Phytohemagglutinin is a compound generated by the red kidney bean (Phaseolus vulgaris) that is believed to serve as a defence against herbivory. In humans and other vertebrates, consumption of large volumes of raw kidney beans can cause inflammation of the intestinal tract. Phytohemagglutinin is a large molecule (molecular weight 138 000) with a long history of use in immunology, dating back to its original role as an agglutination agent for vertebrate erythrocytes (Naspitz & Richter 1968). Like other lectins, PHA is mitogenic to many vertebrate cell types including (but not limited to) T lymphocytes (Bonforte et al. 1972; Elgert 1996). However, stimulation of T-lymphocyte proliferation by PHA is different from most other antigens. Most importantly, PHA does not require antigen presentation or major histocompatibility complex costimulation by professional antigen-presenting cells (e.g. macrophages) to induce mitogenesis, like most antigens do; as many as 30% of T-cell lines are responsive to PHA, far more than a typical antigen (Elgert 1996). For these reasons, non-ecologists typically do not recognize the PHA-swelling response as solely a T-cell mediated hypersensitivity response. Instead, they typically call it cutaneous basophilic hypersensitivity (Stadecker et al. 1977; McCorkle et al. 1980).
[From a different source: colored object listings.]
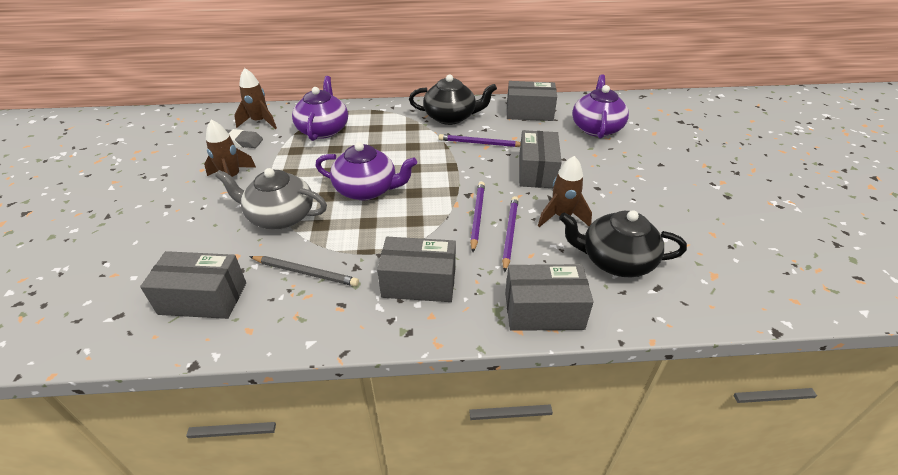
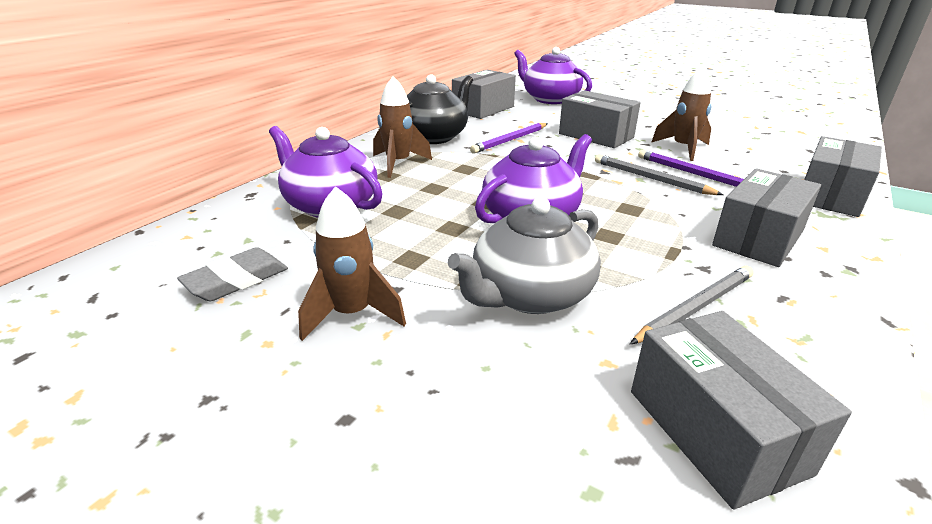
camera: 55 degrees left, 10 degrees down
(203, 298) = (715, 430): grey box -> grey box turned 60 degrees counterclockwise
(260, 122) = (206, 246): brown rocket -> brown rocket (398, 164)
(477, 216) = (651, 178): purple pencil -> grey pencil
(615, 261) = (765, 151): black teapot -> none

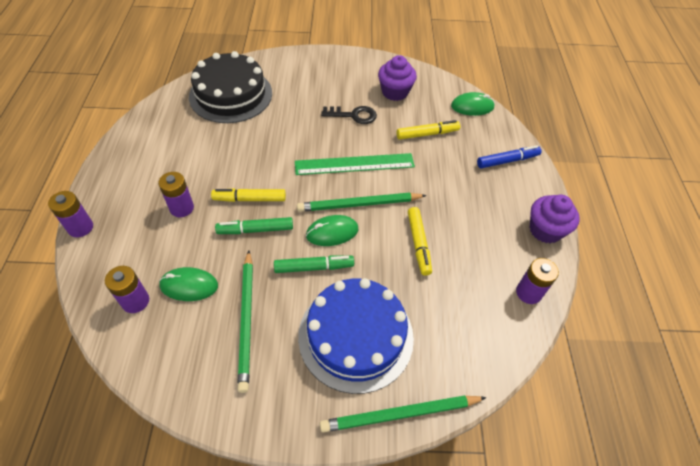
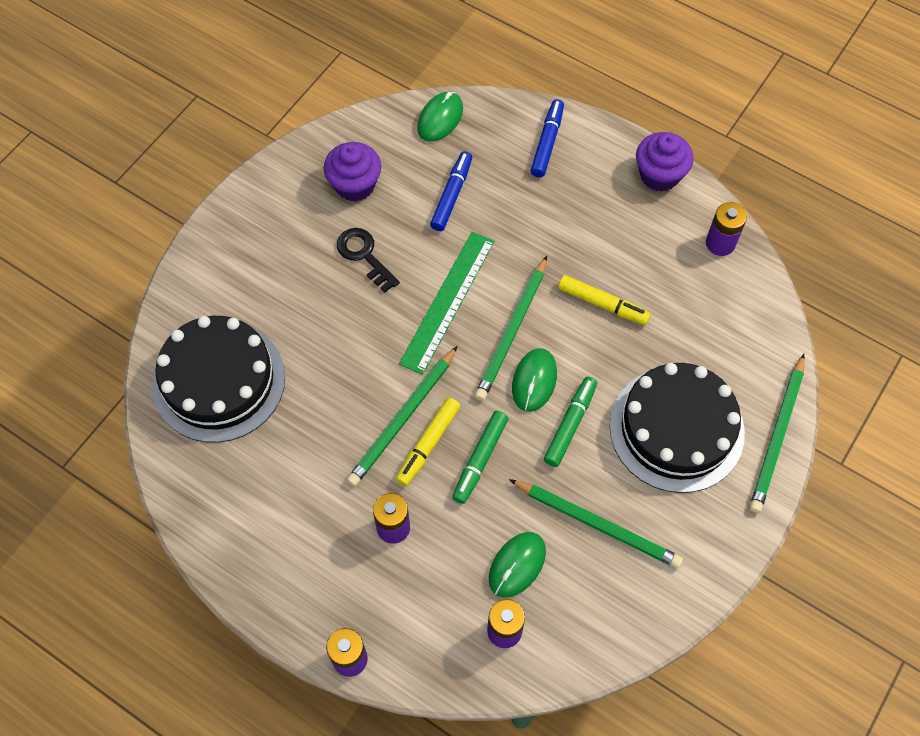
camera: 55 degrees left, 10 degrees up
(259, 179) = (403, 419): none -> green pencil
(353, 115) = (364, 255): black key -> black key turned 75 degrees counterclockwise
(356, 336) = (676, 429): blue cake -> black cake
(427, 134) = (451, 195): yellow marker -> blue marker

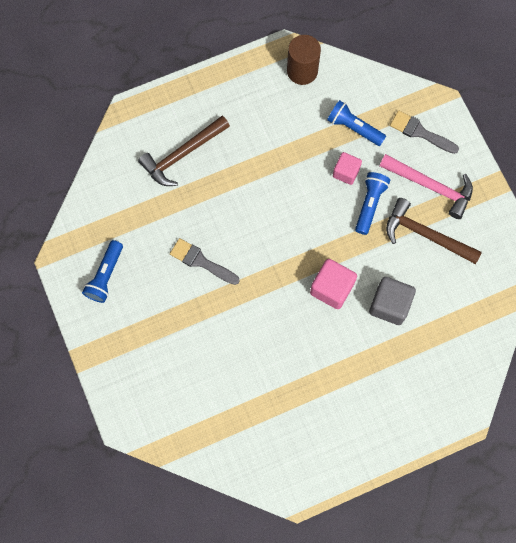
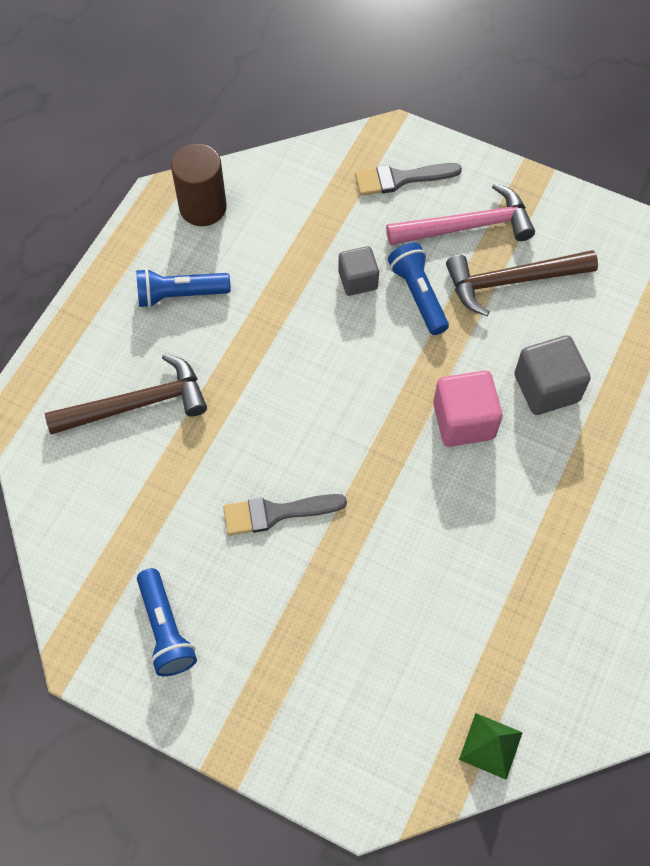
camera: 40 degrees left, 10 degrees down
(182, 154) = (137, 404): brown hammer -> brown hammer turned 120 degrees counterclockwise
(202, 448) = (491, 745): none -> green pyramid
(346, 172) = (358, 280): pink cube -> grey cube
(354, 128) = (321, 226): blue flashlight -> blue flashlight (180, 294)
This name is derived from the two distinct phases that occur during PHA skin swellings in domestic fowl. The first phase involves exudation of plasma from surrounding vascular tissue and edema in the injected region, which occurs within 6–12 h after injection and is driven by local innate cell populations (largely basophils and macrophages) activated by PHA-stimulated CD4+ T-cells (Elgert 1996). The second phase includes an infiltration of additional PHA-sensitive T-lymphocytes and occurs around 24 h post-injection (Stadecker et al. 1977; Goto et al. 1978; McCorkle et al. 1980). From these data, it is clear that activated T-cells are involved in the swelling response; they secrete some of the cytokines that recruit and activate effector cells. However, other leukocytes (particularly basophils, heterophils and macrophages) actually effect most of the vasodilation, edema and inflammation of tissue; moreover, these cells secrete additional cytokines, which can promote further infiltration by, or proliferation of, additional leukocytes (Stadecker et al. 1977; Goto et al. 1978; McCorkle et al. 1980; Elgert 1996). Even the most commonly cited study identifying the PHA-swelling response as a cell-mediated immune response supports a more complicated immunological cascade underlying swellings than is typically espoused. A few chickens thymectomized early in life (and hence possessing few if any circulating T cells) mounted measurable but reduced swelling responses to PHA relative to controls (Goto et al. 1978). Moreover, in vitro work indicates that other cell types in addition to T cells must be important mediators of swelling, as lymphocyte proliferation using PHA is often not related to in vivo tissue swelling in the same bird (Bayyari et al. 1997). Finally, it is clear from genetic studies that both innate and adaptive components of the immune system are involved in the swelling response, and each may be independently regulated (Taylor et al. 1987; Cheng & Lamont 1988).
To gain a better understanding of what PHA swellings represent in a functional sense in passerine birds, we investigated the cellular processes underlying the swelling response in the House Sparrow (Passer domesticus). Our goals were to (i) describe the cellular infiltration processes involved in the swelling response; and (ii) determine if and when cell infiltration was correlated to swelling. Although our approach cannot indicate whether PHA-induced swellings are predictive of disease resistance, it can provide a more detailed understanding of the currently most favoured technique in immunoecology. Indeed, although it is clear that measures of PHA swelling can be informative of the immunological state of animals in a coarse sense, we expect that more detailed characterizations of this response could provide greater insight into the functional significance of larger or smaller skin swellings.